From the items below, keep only the lines that contain the string "cover", and copy each one out in full.

_Input data_
========================================

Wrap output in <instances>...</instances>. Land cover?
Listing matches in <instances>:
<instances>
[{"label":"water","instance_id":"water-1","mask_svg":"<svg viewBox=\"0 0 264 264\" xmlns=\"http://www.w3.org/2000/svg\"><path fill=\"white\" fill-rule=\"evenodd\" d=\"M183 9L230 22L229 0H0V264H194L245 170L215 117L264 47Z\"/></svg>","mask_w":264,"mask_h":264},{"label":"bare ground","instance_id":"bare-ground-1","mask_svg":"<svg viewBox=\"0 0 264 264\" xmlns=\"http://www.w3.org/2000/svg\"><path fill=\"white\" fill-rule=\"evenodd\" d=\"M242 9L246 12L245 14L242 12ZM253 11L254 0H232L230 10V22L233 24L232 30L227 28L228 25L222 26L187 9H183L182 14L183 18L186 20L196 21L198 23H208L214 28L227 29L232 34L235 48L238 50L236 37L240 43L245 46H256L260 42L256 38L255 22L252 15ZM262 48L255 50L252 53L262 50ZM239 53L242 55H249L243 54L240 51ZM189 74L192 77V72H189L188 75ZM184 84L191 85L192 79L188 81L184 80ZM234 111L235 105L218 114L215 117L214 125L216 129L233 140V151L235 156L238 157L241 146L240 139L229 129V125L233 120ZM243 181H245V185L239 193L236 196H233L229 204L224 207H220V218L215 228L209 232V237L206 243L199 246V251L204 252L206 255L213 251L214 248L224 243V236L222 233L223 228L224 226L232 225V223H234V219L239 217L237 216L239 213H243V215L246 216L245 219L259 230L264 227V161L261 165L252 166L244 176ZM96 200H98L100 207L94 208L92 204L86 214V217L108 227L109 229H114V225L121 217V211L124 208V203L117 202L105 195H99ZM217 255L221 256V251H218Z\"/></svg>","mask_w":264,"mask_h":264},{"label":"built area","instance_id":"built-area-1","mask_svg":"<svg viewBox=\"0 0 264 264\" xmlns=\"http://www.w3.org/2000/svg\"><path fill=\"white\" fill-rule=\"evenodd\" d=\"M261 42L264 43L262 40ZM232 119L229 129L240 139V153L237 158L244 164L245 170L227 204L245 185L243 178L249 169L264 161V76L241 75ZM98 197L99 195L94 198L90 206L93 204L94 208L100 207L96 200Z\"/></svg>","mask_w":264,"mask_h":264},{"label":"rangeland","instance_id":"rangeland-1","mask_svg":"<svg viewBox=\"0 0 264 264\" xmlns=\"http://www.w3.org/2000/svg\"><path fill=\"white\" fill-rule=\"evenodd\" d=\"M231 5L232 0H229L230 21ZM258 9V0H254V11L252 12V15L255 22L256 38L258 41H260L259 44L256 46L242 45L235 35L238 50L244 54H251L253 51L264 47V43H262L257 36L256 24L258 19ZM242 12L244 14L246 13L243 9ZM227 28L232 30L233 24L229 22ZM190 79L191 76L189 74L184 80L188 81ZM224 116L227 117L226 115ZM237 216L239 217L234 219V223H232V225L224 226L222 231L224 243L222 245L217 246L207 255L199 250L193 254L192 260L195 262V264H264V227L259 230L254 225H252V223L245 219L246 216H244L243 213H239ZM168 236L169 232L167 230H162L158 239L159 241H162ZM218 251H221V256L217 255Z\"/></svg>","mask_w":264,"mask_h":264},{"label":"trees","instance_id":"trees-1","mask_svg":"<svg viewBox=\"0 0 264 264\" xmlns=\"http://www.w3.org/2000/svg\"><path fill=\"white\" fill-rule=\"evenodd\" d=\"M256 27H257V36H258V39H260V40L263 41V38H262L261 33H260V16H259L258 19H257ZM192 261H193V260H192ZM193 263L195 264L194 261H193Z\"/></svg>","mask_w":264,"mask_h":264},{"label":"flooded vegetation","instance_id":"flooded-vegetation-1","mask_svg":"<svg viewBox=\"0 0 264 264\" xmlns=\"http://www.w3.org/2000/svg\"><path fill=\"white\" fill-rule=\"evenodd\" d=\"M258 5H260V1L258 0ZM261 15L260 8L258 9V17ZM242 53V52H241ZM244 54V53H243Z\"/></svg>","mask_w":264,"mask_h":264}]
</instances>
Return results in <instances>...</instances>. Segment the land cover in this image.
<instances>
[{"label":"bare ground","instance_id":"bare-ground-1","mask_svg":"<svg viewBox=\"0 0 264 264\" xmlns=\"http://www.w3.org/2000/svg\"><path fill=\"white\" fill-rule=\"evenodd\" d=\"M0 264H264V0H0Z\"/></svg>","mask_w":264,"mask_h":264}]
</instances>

========================================

_Result for this exercise_
Wrap output in <instances>...</instances>. Land cover?
Return results in <instances>...</instances>. Segment the land cover in this image.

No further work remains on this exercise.